I think Occam's Razor can be easily adapted to the endless dividend debate: "Despite appearances, there is never any free money."
 
Not a typo. they're loading up on levered covered call funds (of which I know nothing) that pay monster monthly dividend (or Return of Capital) and they completely acknowledge a do not care about NAV/share price erosion. Some think they have a formula to get out of certain triggers.
Thank you! But can anyone really think 67% distribution is sustainable?
 
Dividend investing is just another way of selling growth and spending it to meet today’s wants and needs. Instead of the stockholder placing a sale order, the corporation takes profit that could have been reinvested and sends it to the shareholder.

Either way, without growth in the value of the company the gravy train will run out of fuel at some point.
 
Dividend investing is just another way of selling growth and spending it to meet today’s wants and needs. Instead of the stockholder placing a sale order, the corporation takes profit that could have been reinvested and sends it to the shareholder.

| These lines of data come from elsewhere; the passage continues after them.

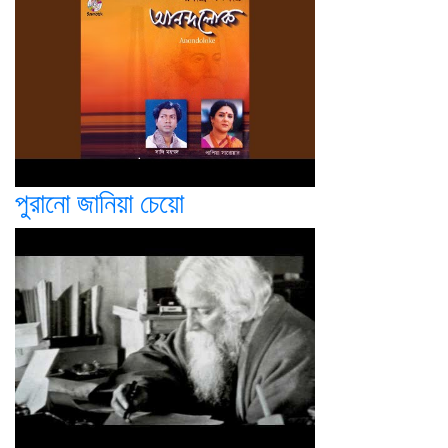
পুরানো জানিয়া চেয়ো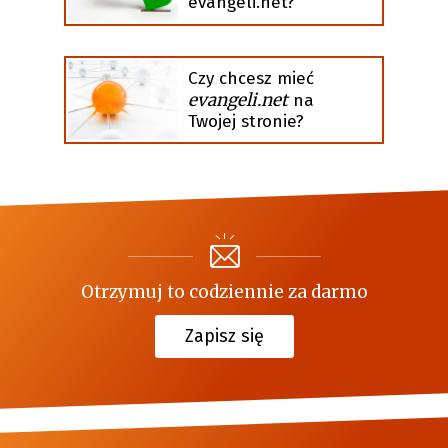
evangeli.net?
Czy chcesz mieć
evangeli.net
na
Twojej stronie?
Otrzymuj to codziennie za darmo
Zapisz się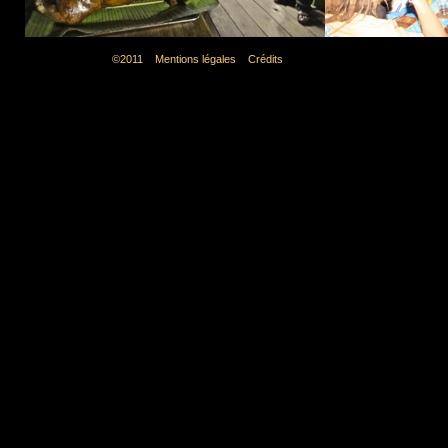
©2011 Mentions légales Crédits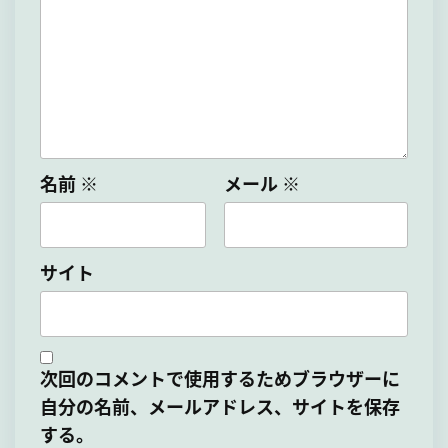
名前
※
メール
※
サイト
次回のコメントで使用するためブラウザーに
自分の名前、メールアドレス、サイトを保存
する。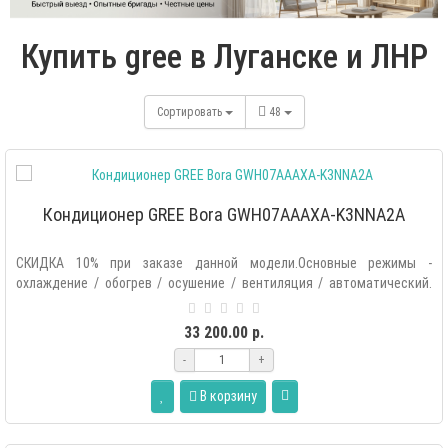
Купить gree в Луганске и ЛНР
Сортировать
48
Кондиционер GREE Bora GWH07AAAXA-K3NNA2A
СКИДКА 10% при заказе данной модели.Основные режимы -
охлаждение / обогрев / осушение / вентиляция / автоматический.
Дополнительные..
33 200.00 р.
-
+
В корзину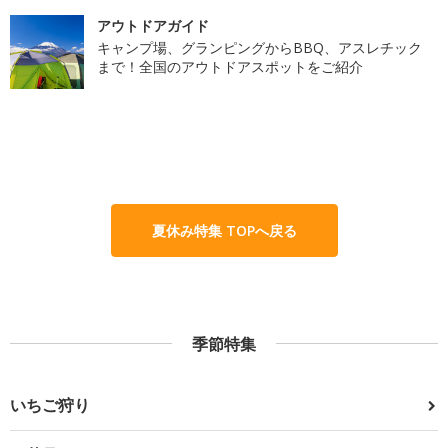
アウトドアガイド
キャンプ場、グランピングからBBQ、アスレチック
まで！全国のアウトドアスポットをご紹介
夏休み特集 TOPへ戻る
季節特集
いちご狩り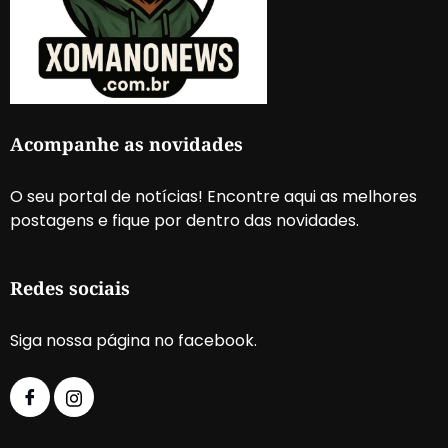
Acompanhe as novidades
O seu portal de notícias! Encontre aqui as melhores
postagens e fique por dentro das novidades.
Redes sociais
Siga nossa página no facebook.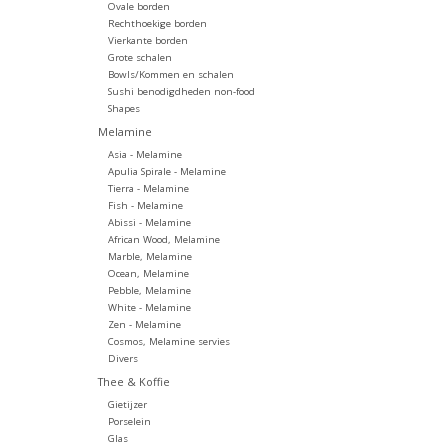
Ovale borden
Rechthoekige borden
Vierkante borden
Grote schalen
Bowls/Kommen en schalen
Sushi benodigdheden non-food
Shapes
Melamine
Asia - Melamine
Apulia Spirale - Melamine
Tierra - Melamine
Fish - Melamine
Abissi - Melamine
African Wood, Melamine
Marble, Melamine
Ocean, Melamine
Pebble, Melamine
White - Melamine
Zen - Melamine
Cosmos, Melamine servies
Divers
Thee & Koffie
Gietijzer
Porselein
Glas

Either way, without growth in the value of the company the gravy train will run out of fuel at some point.
It might be good if the gravy train runs out sooner than later so these “investors” get a wakeup call. Of course many will just move on to the next shiny object.
 
Totally agree about chasing "free" cash. Nontheless, upon reading forum seems that it was utilized with PDI and some other CEF(s) in particular. Maybe WDI. Curious if anyone now is still doing in view of the significant market decline of PDI or others. Of course it is not free money, but capital deployed at risk.

Mainly just curious. Again the plan/scheme of buying before an ex dividend date of something, selling right after its ex dividend date and then buying something else again right before its ex dividend doubt is not anything new. Aka double dipping for dividends in a month or whatever. Skeptical that especially in the long run generates better or superior returns but interesting. Believe some mutual funds tried without significant success. I tend to think in terms of simply risk and total performance (which incorporates income), as someone else suggested too.

I wonder if anyone still does or if perhaps as above, they moved on to the next shiny object. And what might that next shiny object be? Maybe covered calls, imo.